Start of SUPPLIED ENTRIES

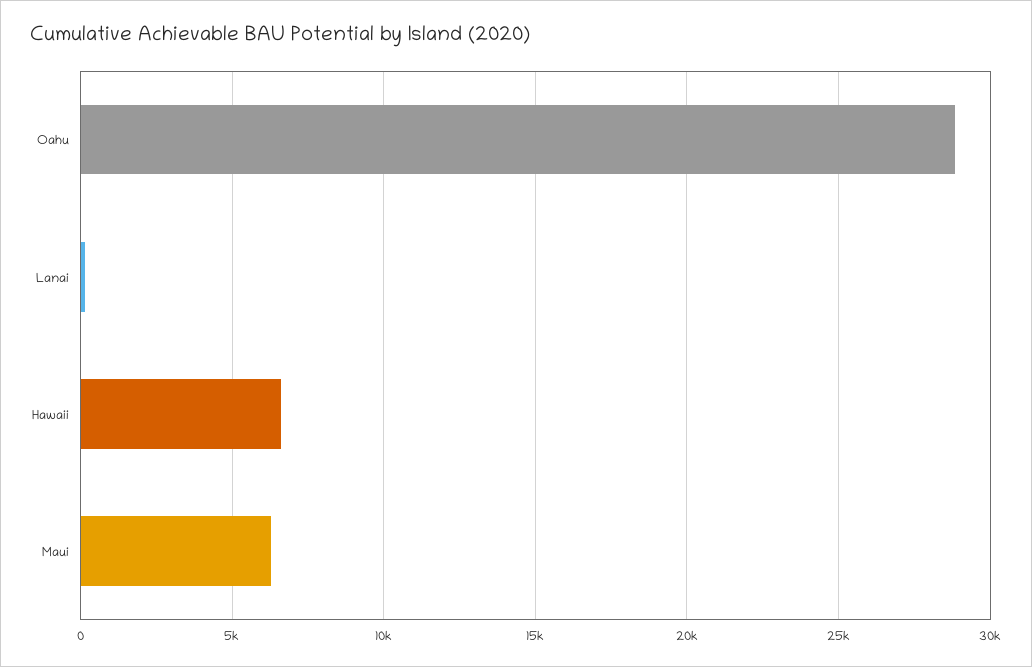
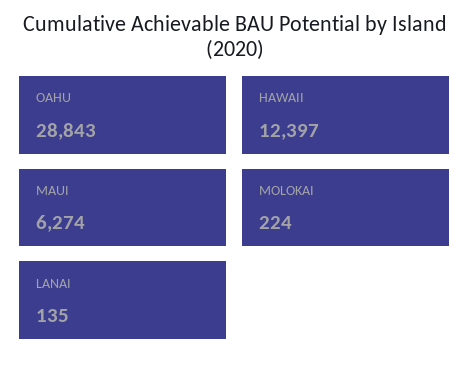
Hawaii: 6500 -> 12397
MOLOKAI: none -> 224

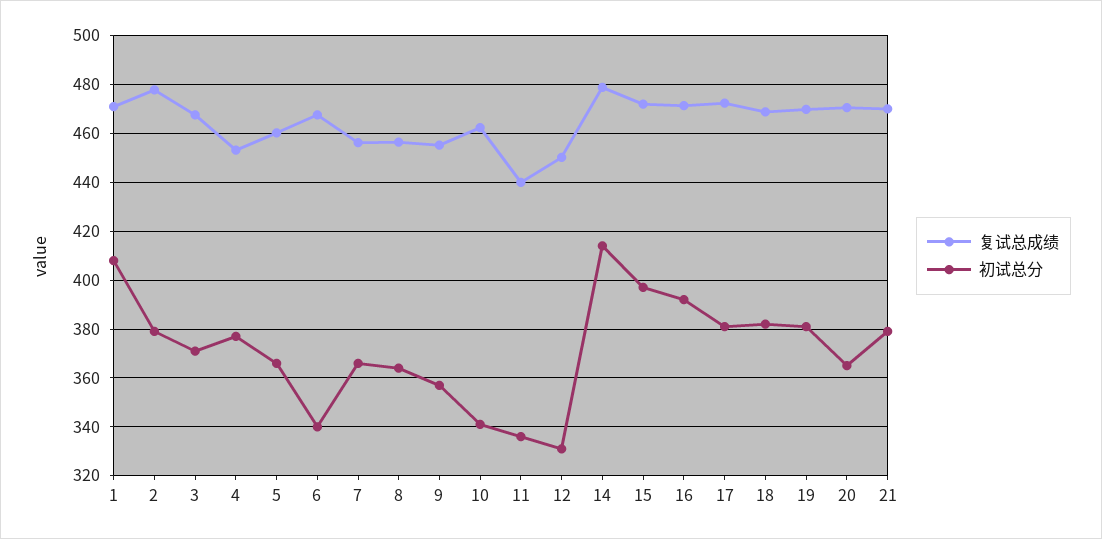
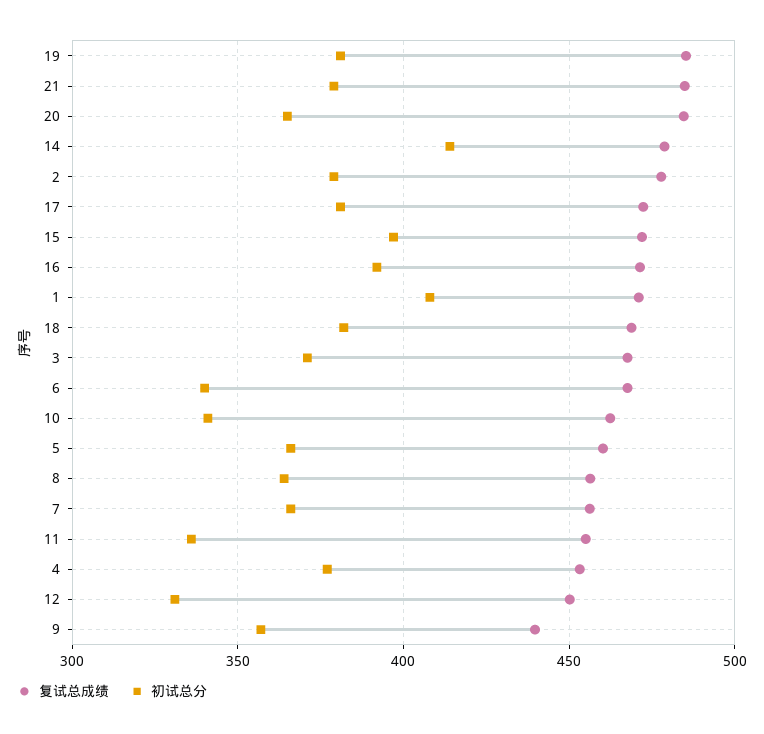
复试总成绩, 9: 455 -> 440
复试总成绩, 11: 440 -> 455
复试总成绩, 19: 470 -> 485
复试总成绩, 20: 470 -> 485
复试总成绩, 21: 470 -> 485

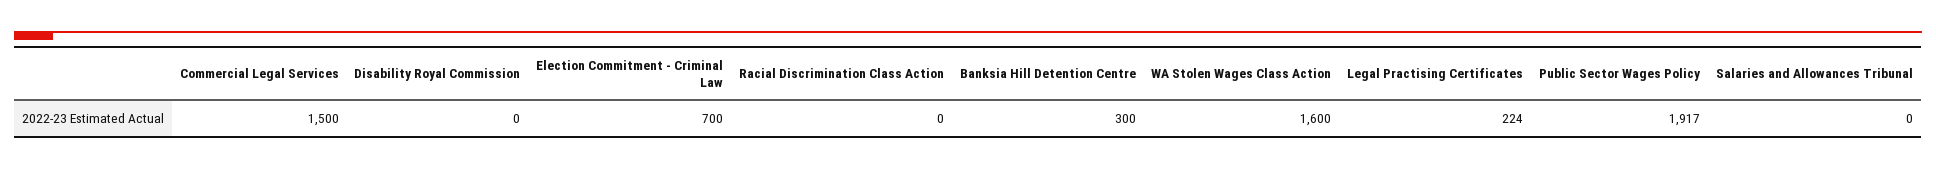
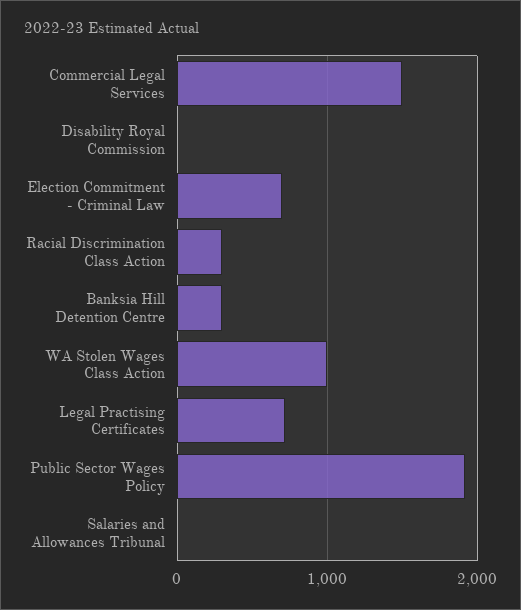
Racial Discrimination Class Action: 0 -> 300
WA Stolen Wages Class Action: 1600 -> 1000
Legal Practising Certificates: 224 -> 700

End of SUPPLIED ENTRIES

## [YOUR OBJECTIVE]
Out of the material above, gather each line where "复试总成绩" appears.

## [TASK RESPONSE]
复试总成绩, 9: 455 -> 440
复试总成绩, 11: 440 -> 455
复试总成绩, 19: 470 -> 485
复试总成绩, 20: 470 -> 485
复试总成绩, 21: 470 -> 485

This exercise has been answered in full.